Challenging as it was to build – the foundations consist of 90 metre piles that plunge through layers of sand and natural springs to sit in the chalk bed – McCloud described it as “exceptional” and “open minded.”

A Scottish Scandi fusion

Kyle House

A derelict old farm house, that was almost windowless, has been carefully converted into a reimagined stone lodge in the highlands. Burrows visited the rental home crafted from locally-quarried stone with a slate roof on the outside but modern Scandinavian fixtures and fittings on the inside with the rooms clad in, and made from, kiln-dried Danish oak. Even the toilet was cleverly hidden in natural wooden joinery. There are pocket doors that disappear seamlessly into the walls too.
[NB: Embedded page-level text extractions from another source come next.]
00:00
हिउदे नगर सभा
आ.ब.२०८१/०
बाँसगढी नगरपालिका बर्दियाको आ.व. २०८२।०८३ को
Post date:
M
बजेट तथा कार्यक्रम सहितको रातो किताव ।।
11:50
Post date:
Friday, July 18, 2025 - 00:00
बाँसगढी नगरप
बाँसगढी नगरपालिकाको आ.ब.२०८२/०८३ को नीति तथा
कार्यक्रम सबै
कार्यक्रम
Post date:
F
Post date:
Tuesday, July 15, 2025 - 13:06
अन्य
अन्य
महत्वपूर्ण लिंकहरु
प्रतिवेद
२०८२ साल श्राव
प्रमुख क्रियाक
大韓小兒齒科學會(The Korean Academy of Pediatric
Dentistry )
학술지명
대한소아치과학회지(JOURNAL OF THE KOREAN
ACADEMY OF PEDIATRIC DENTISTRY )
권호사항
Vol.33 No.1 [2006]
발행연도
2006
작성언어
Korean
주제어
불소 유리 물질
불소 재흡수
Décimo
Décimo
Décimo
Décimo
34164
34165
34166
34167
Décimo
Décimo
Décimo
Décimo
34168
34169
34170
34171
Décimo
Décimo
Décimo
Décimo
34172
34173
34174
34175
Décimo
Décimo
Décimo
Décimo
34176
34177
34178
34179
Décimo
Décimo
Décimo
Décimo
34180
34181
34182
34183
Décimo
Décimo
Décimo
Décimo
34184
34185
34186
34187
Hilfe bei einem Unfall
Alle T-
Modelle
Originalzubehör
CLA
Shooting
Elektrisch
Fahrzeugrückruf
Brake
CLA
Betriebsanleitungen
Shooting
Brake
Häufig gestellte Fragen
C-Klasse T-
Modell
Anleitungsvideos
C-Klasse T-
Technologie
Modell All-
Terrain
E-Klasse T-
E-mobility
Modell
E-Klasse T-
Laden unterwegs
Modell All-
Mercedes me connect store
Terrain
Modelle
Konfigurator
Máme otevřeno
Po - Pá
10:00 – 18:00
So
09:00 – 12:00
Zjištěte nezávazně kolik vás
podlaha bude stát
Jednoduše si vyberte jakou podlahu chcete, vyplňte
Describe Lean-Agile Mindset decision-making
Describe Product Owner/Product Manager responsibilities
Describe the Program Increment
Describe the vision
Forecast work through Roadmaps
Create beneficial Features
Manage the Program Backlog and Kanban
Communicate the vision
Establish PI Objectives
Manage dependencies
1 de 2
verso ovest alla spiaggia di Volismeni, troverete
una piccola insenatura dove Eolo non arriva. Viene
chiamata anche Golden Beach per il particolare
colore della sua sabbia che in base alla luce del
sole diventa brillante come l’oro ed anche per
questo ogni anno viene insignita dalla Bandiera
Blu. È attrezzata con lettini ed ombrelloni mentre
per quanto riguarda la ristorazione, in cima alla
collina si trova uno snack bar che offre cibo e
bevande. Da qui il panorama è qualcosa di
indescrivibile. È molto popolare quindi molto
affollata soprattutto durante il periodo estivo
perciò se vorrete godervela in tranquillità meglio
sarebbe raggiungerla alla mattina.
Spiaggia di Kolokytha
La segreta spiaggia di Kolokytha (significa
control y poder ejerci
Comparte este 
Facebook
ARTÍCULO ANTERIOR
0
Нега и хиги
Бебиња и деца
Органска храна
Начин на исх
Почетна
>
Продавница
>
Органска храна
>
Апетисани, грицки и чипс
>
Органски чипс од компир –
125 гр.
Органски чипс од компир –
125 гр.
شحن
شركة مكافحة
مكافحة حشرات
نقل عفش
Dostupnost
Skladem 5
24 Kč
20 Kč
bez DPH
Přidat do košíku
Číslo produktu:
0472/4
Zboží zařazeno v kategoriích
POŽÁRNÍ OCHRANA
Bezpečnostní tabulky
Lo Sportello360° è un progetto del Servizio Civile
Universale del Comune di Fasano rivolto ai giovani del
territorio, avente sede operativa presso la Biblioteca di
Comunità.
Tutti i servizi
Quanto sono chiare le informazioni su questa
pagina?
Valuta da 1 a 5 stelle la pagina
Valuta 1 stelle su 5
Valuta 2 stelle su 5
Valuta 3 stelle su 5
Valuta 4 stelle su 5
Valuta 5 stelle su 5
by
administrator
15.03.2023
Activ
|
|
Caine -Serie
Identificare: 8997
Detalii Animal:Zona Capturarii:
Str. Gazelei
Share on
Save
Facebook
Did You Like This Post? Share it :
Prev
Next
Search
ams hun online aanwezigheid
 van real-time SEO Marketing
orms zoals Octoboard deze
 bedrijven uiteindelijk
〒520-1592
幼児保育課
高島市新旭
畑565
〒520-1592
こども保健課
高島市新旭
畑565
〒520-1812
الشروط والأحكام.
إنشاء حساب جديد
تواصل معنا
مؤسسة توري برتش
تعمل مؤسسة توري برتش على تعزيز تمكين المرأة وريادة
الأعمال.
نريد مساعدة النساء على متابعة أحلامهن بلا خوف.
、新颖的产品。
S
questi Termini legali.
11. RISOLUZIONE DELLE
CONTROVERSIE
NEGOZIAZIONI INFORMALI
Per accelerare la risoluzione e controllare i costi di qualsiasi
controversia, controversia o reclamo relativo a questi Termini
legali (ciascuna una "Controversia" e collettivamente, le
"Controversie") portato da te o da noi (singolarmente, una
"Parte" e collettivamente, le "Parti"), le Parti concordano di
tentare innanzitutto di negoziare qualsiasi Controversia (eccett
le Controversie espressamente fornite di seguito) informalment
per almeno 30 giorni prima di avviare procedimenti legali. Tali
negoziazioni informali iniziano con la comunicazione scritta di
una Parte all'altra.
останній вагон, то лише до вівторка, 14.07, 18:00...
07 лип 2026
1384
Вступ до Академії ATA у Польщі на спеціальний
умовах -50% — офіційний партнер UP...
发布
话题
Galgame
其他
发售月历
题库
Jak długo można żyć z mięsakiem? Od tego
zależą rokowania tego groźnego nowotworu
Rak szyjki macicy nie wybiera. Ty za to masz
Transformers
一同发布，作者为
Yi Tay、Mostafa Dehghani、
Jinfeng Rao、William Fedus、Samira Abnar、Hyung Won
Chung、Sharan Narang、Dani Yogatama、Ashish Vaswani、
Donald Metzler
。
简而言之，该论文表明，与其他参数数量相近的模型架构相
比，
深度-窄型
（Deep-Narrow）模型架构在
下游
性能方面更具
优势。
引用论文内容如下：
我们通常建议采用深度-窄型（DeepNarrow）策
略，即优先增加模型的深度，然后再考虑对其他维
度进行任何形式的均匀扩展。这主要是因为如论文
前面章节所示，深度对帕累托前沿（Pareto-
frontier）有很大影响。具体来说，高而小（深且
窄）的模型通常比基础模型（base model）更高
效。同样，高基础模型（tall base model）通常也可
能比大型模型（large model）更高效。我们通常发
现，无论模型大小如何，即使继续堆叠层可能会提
On the ground floor is a kitchen and living area and upstairs are the bedroom and bathroom.

Kyle House (Alexander Baxter)
Kyle House (Alexander Baxter)

On the side of the building, but low down, the architect has punched square, timber lined holes as windows which look out onto the dramatic landscape.It is high end and polished by an architect who felt it was his duty to rescue this dilapidated old building and also move the conversion on, Burrows said.

A world of wood

Grain House

As the name suggests, McCloud stepped inside a world of different woods in the Grain House. Behind a traditional Victorian terraced house in east London is a new extension made of Siberian Larch batons, some charred and some left naked to weather in the elements. The new space contains a sunken kitchen and dining room and a snug at the very rear, then up stairs into a bedroom, sitting room and bathroom.

Stairs run up the side around a double height courtyard which has live trees growing in it. It all belongs to husband and wife Matt and Lucy and their five-year-old daughter Sylvia – which means spirit of the wood. Ash, Douglas Fir, Oak and Walnut are used for different purposes: the staircase, the floor, the atrium and the kitchen cabinets. Upstairs strips of Ash are woven together to make cupboard doors.

Grain House (Kilian O'Sullivan)
Grain House (Kilian O'Sullivan)

Other materials are on display too such as Italian marble on the work surfaces and blush pink handmade tiles on the steps. “We get a sense of calm just by looking at the wood,” said homeowner Matt. The Slot House and a House for Theo and Oscar join The Water Tower by architects Tomlin Liu and House on the Hill by Alison Brooks Architects.